Wednesday 15 February 2012

POM Wonderful Presents: The Greatest Movie Ever Sold.

I think the Film Clubs Mike Gray missed his vocation as a stand up comedian? Mike introduced last nights showing of POM Wonderful Presents: The Greatest Movie Ever Sold (2011) at the Robert Burns Cinema in a jacket that he had decorated in advertising logos, very similar to the one worn by Morgan Spurlock in his movie. We knew from this that we about to see a film with a message.

Mike explained that his first experience of product placement was while he was watching a game of lawn tennis at Wimbledon in his teenage years, probable between the legendary Braddeley and Pim, when the TV camera captured a shot of the umpires stand and there was a chappy busily turning the bottles of Robinsons Barley Water so that the labels could be read by the BBC TVViewers!!! This had a profound and shocking effect on our host who has never touched a drop since.
Mike Gray introducing tonights film.

Directed by Super Size Me’s Morgan Spurlock this documentary examines the increasing proliferation of branding in every aspect of our day-to-day lives and how the big advertising agencies in big luxurious boardrooms get there big message across to us. Mike went on to give examples of some of the movies where you can easily see the influence of project placement for example Kleenex in Paper Moon (1973) Epson and Coca Cola in the recent awful remake of The Girl with the Dragon Tattoo (2011) and while we are on the subject of James Bond the 23rd movie in the franchise Skyfall (due for release in October 2012) is alleged to have one third of its production budget raised from product placement, that’s approximately 45 million dollars!! Iron Man 2 (2010) won an award for most product placement in a single film estimated to be 64 instances, that’s one for every two minutes of screen time. But this is nothing new in the dreadful It’s a Wonderful Life (1946) we had the National Geographic and I’m sure we could fine infinite examples in many more movies. 

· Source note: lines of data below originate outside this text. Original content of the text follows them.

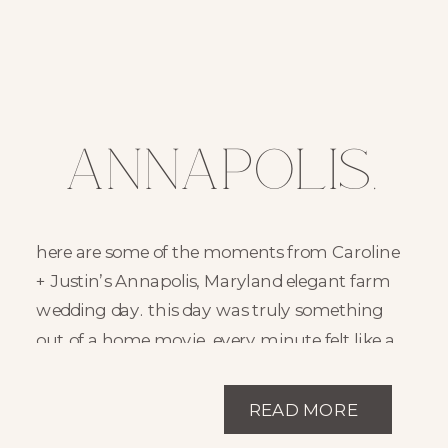
Annapolis,
Maryland
here are some of the moments from Caroline
Family Farm
+ Justin’s Annapolis, Maryland elegant farm
wedding day. this day was truly something
Wedding Day
out of a home movie. every minute felt like a
nostalgic reminder of family memories and
//
the moments you hope to share for decades.
READ MORE
on their family property in annapolis,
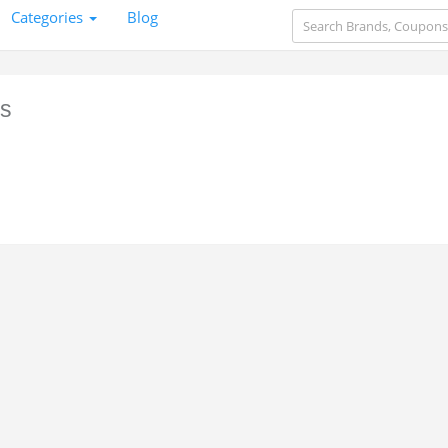
Categories
Blog
s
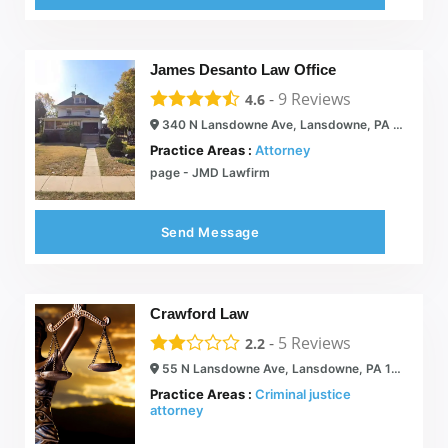
James Desanto Law Office
-
9
Reviews
4.6
340 N Lansdowne Ave, Lansdowne, PA 19050
Practice Areas :
Attorney
page - JMD Lawfirm
Send Message
Crawford Law
-
5
Reviews
2.2
55 N Lansdowne Ave, Lansdowne, PA 19050
Practice Areas :
Criminal justice
attorney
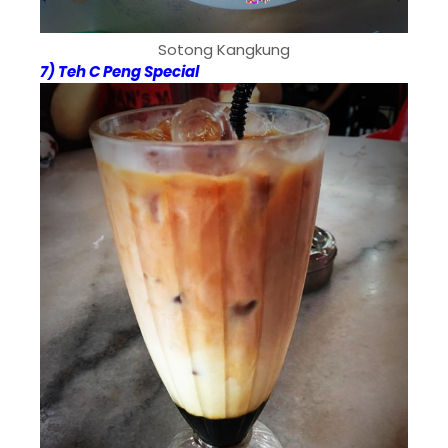
Sotong Kangkung
7) Teh C Peng Special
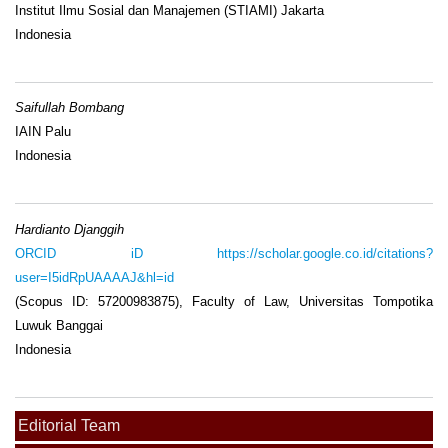
Institut Ilmu Sosial dan Manajemen (STIAMI) Jakarta
Indonesia
Saifullah Bombang
IAIN Palu
Indonesia
Hardianto Djanggih
ORCID iD
https://scholar.google.co.id/citations?
user=I5idRpUAAAAJ&hl=id
(Scopus ID: 57200983875), Faculty of Law, Universitas Tompotika
Luwuk Banggai
Indonesia
Editorial Team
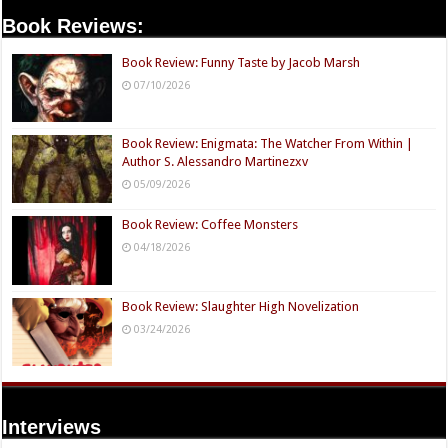
Book Reviews:
Book Review: Funny Taste by Jacob Marsh
07/10/2026
Book Review: Enigmata: The Watcher From Within |
Author S. Alessandro Martinezxv
05/09/2026
Book Review: Coffee Monsters
04/18/2026
Book Review: Slaughter High Novelization
03/24/2026
Interviews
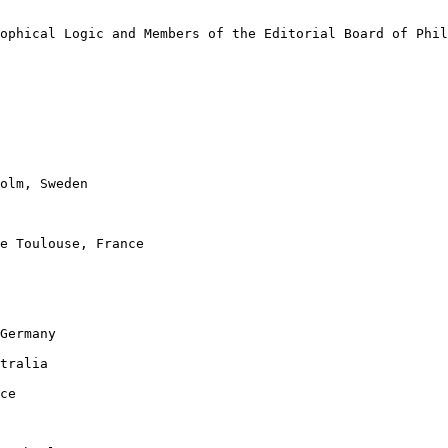
ophical Logic and Members of the Editorial Board of Phil
olm, Sweden

e Toulouse, France

Germany

tralia

ce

The RBC audience gets excited about tonight's film.
Mike went on to talk about the film and told us it was a very unusual piece of work by Spurlock, who indecently is a Stoke City fan, it’s meant to be an expose of sponsorship and product placement but uses sponsorship and product placement to finance the film setting a very strange precedent. It was premiered at the Sundance Film Festival in January 2011 and followed this with a limited release in America in April, crossing the Atlantic for a UK release in October.

In the discussion that followed it was agreed that sponsorship and product placement was a serious worry with financial control being exerted by the richest corporations not only on movies but sport, TV and many other of life’s familiar day-to-day things of which to be fair George Orwell did warn us. The documentary was interesting up to a point, the message Spurlock was putting across was achieved in the first hour, and thereafter you tended to loose interest and turn off, your thinking turning to that nice glass of pomegranate juice you were going to have when you got home. Pom Video Clip.

PS. The computer on which I wrote this blog was featured in 30% of the top box office movie successes in 2010!!!!!!!

PSS. Payment for the promotion of the various products mentioned in this blog is open to negotiation.

Don't worry about a cheque, just send the car!